We are thrilled to report that in June, 2015, The U.S. House of Representatives passed 21st Century Cures, H.R. 6, and with it, the reauthorization of the Creating Hope Act, otherwise known as the Rare Pediatric Disease Priority Review Voucher Program, 21 U.S.C. Sec 360ff.
A thank you from all sick children to Chairman Upton, Congresswoman DeGette, and Congressmen Butterfield and McCaul for their leadership in ensuring the reauthorization of the Creating Hope Act.

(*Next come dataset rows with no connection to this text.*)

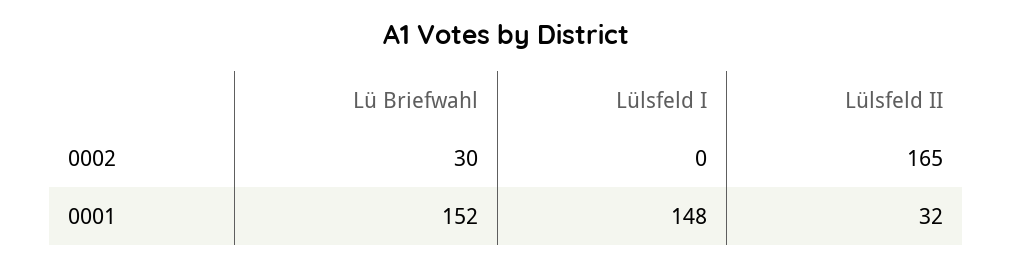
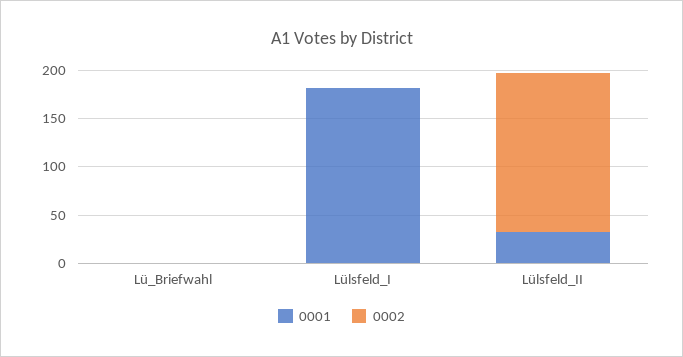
  {
    "0002": {
-     "Lü Briefwahl": 30,
+     "Lü Briefwahl": 0,
      "Lülsfeld I": 0,
      "Lülsfeld II": 165
    },
    "0001": {
-     "Lü Briefwahl": 152,
+     "Lü Briefwahl": 0,
-     "Lülsfeld I": 148,
+     "Lülsfeld I": 180,
      "Lülsfeld II": 32
    }
  }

We urge the U.S. Senate to also pass 21st Century Cures as the Creating Hope Act is currently set to expire on March 14, 2016, one year after the issuance of the third voucher, as provided in statutory text.
The Creating Hope Act has wildly exceeded our hopes. On Valentines Day, February 14, 2014, the FDA awarded the first Creating Hope Act voucher to BioMarin for Vimizim to treat Morquio A syndrome.
Then, on March 10, 2015, the FDA awarded the second voucher to United Therapeutics for Unituxin, the most exciting advance in neuroblastoma, a pediatric cancer, in 40 years, according to the New England Journal of Medicine.
The third voucher was awarded to Asklepion Pharmaceuticals for the approval of Cholbam to treat kids with rare bile acid synthesis disorders.
In addition, two vouchers have now sold at attractive valuations. BioMarin sold its voucher on July 31, 2014 to Sanofi/Regeneron for $67.5M. Then, on November 19, 2014, Knights Therapeutics sold to Gillead, a tropical disease voucher, which has the same valuation as a pediatric voucher, for a whopping $125M!
These valuations are proof of the principle that good risk adjusted returns on investment can be made by investing in drug development for pediatric rare diseases, including cancer. These successes are already having a profound impact on the landscape of pediatric cancer research.